Pull every line with "follows" from the material.

_Records supplied:_
****
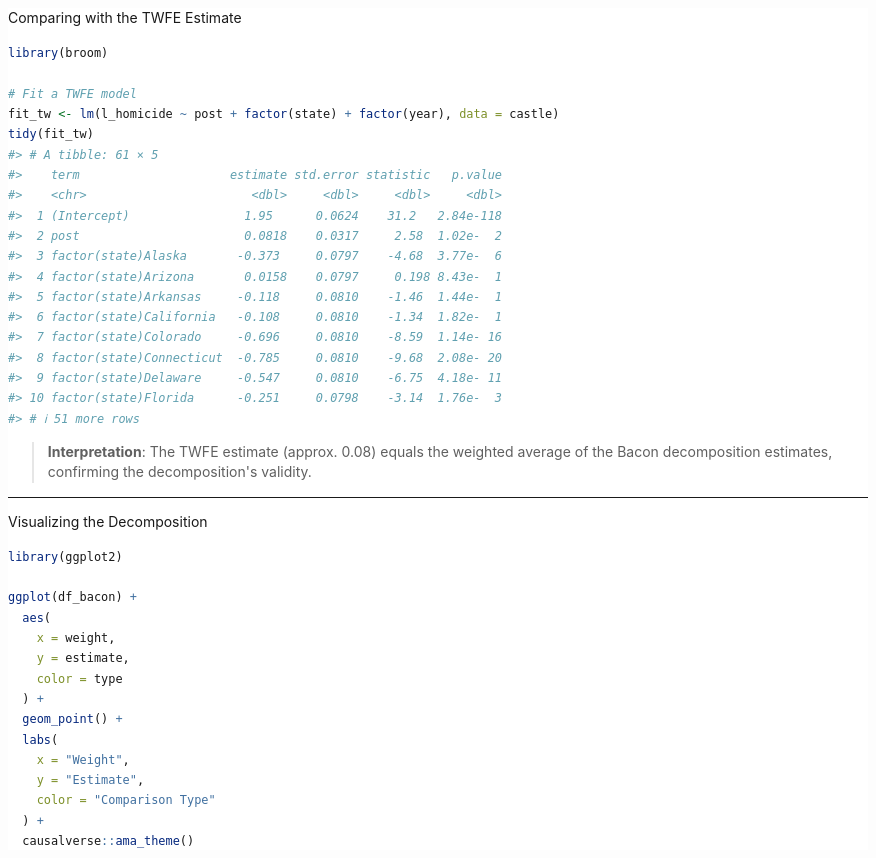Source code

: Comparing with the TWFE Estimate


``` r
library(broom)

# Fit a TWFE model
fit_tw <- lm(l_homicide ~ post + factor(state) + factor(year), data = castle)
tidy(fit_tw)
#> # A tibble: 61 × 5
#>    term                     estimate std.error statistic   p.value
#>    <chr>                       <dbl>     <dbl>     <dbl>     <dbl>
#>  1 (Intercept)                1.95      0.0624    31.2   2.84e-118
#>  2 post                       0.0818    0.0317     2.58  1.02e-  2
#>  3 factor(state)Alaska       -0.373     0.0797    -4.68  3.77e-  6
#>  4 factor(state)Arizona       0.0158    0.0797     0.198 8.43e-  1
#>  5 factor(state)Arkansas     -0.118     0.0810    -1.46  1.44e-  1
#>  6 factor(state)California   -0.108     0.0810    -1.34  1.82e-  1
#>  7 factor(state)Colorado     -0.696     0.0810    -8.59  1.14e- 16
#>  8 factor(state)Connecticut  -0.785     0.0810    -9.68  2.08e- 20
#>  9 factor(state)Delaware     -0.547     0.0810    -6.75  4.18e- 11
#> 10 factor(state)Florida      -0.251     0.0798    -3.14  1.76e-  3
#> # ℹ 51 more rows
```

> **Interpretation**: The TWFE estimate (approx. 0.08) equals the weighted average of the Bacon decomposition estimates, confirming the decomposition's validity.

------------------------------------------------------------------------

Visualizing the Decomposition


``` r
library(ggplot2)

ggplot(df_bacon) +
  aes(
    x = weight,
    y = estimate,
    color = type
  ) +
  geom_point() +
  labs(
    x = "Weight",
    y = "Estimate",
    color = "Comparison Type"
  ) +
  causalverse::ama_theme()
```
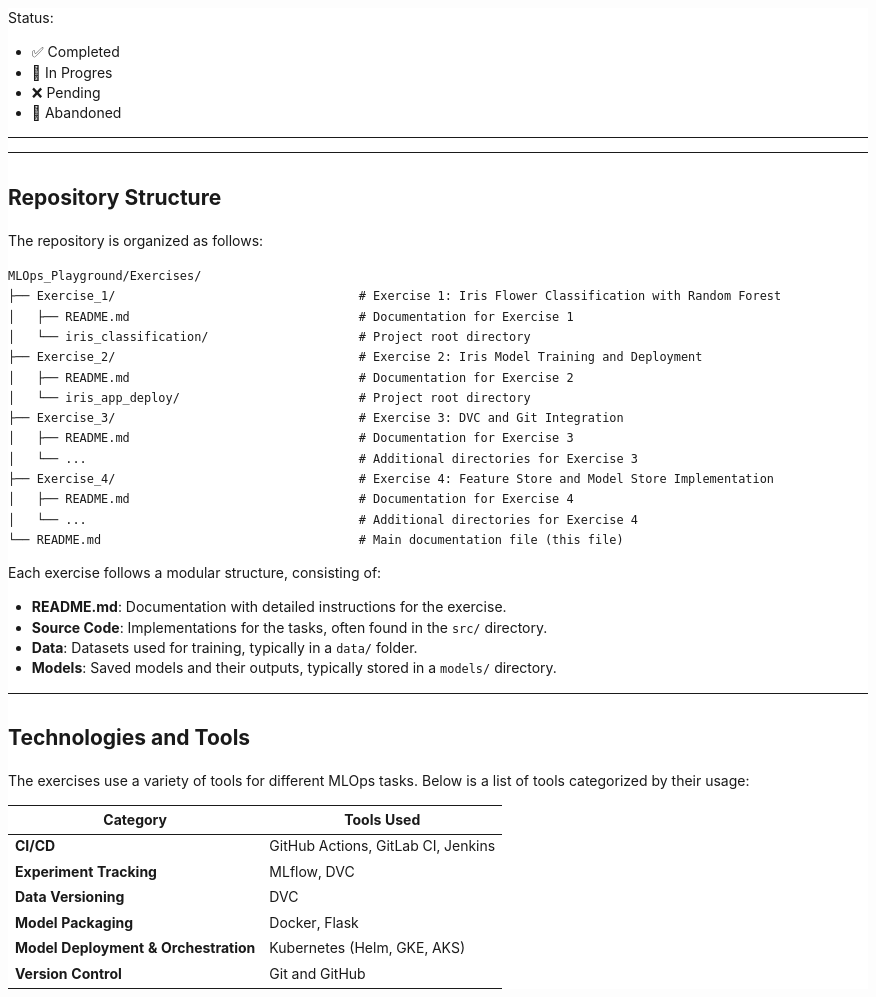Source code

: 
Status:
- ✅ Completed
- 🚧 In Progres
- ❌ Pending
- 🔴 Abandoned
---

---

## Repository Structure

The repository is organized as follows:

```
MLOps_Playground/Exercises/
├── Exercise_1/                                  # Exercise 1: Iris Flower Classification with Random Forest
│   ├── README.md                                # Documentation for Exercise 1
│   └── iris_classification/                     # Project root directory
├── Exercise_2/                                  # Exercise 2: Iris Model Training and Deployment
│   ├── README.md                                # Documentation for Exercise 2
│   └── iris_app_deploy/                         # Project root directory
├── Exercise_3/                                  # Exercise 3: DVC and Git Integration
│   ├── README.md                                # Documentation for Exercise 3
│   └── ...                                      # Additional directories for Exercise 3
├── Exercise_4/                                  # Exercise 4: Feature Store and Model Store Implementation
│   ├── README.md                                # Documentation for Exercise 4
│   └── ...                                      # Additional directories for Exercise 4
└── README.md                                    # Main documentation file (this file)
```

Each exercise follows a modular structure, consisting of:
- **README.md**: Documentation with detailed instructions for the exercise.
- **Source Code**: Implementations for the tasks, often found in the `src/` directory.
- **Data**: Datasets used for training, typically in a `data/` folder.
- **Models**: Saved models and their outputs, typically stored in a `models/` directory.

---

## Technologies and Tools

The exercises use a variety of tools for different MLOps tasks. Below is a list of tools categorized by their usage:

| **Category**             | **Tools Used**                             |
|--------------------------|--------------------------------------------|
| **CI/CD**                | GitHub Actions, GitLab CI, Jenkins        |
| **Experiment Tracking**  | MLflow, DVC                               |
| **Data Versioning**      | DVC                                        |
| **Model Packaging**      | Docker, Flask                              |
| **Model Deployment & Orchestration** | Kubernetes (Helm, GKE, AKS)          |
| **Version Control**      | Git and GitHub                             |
****
_Response to the exercise:_
The repository is organized as follows:
Each exercise follows a modular structure, consisting of:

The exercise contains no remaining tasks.